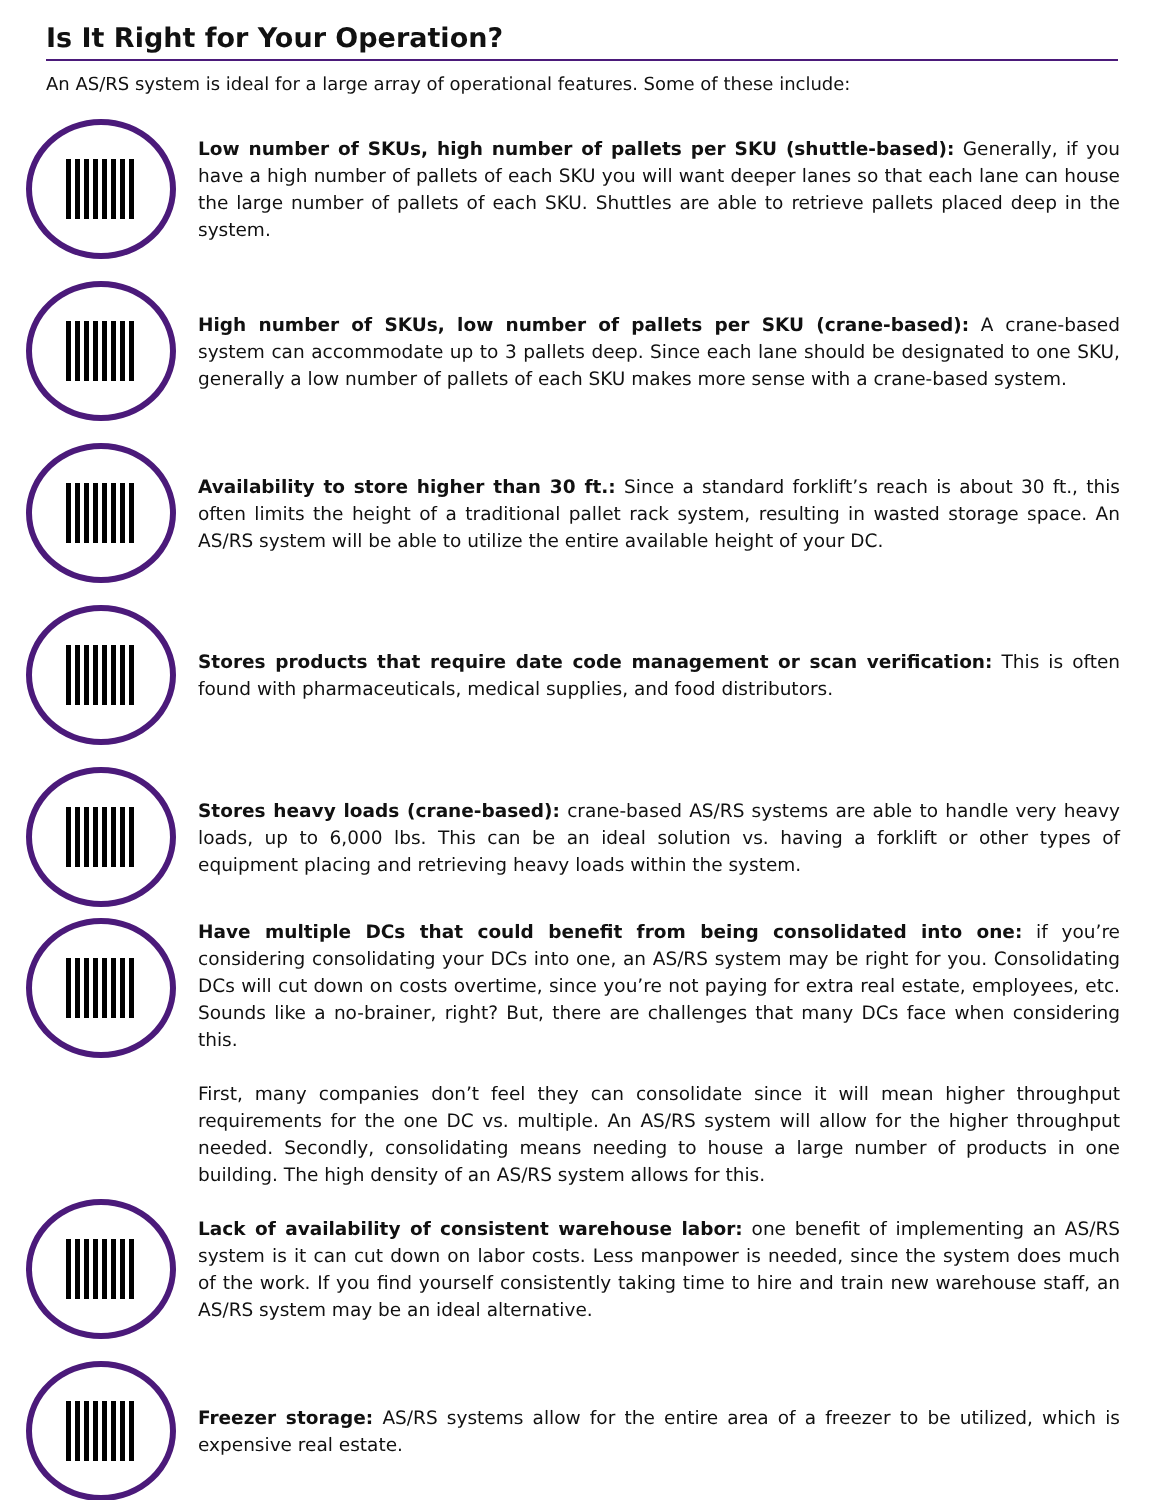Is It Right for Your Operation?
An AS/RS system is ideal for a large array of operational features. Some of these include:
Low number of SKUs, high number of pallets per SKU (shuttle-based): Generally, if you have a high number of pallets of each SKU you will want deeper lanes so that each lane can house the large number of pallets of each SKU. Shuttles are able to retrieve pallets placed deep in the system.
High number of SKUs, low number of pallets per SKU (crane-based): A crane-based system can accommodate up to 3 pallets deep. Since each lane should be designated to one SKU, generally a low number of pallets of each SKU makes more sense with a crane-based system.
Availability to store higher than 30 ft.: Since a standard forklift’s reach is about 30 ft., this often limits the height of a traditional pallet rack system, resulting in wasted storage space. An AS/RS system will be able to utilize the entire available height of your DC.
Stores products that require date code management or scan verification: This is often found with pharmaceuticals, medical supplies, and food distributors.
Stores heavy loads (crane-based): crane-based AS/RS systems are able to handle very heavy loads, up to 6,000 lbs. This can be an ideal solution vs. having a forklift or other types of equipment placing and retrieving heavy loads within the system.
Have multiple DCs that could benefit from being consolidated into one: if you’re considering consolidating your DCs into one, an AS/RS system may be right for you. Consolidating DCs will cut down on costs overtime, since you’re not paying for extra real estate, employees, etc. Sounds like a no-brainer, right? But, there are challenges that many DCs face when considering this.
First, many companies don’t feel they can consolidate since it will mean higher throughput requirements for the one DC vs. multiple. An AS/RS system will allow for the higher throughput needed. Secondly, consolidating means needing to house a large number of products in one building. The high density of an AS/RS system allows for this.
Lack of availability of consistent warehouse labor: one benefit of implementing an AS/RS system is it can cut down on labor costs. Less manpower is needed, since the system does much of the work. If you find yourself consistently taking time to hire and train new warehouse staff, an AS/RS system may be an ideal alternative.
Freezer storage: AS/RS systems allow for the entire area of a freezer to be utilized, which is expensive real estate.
------------------------------------
EXERCISE DETAILS - Set down exactly, and only, the lines of the data above from the line containing "Have multiple DCs" through the last one.

RESULT FOR THIS EXERCISE -
Have multiple DCs that could benefit from being consolidated into one: if you’re considering consolidating your DCs into one, an AS/RS system may be right for you. Consolidating DCs will cut down on costs overtime, since you’re not paying for extra real estate, employees, etc. Sounds like a no-brainer, right? But, there are challenges that many DCs face when considering this.
First, many companies don’t feel they can consolidate since it will mean higher throughput requirements for the one DC vs. multiple. An AS/RS system will allow for the higher throughput needed. Secondly, consolidating means needing to house a large number of products in one building. The high density of an AS/RS system allows for this.
Lack of availability of consistent warehouse labor: one benefit of implementing an AS/RS system is it can cut down on labor costs. Less manpower is needed, since the system does much of the work. If you find yourself consistently taking time to hire and train new warehouse staff, an AS/RS system may be an ideal alternative.
Freezer storage: AS/RS systems allow for the entire area of a freezer to be utilized, which is expensive real estate.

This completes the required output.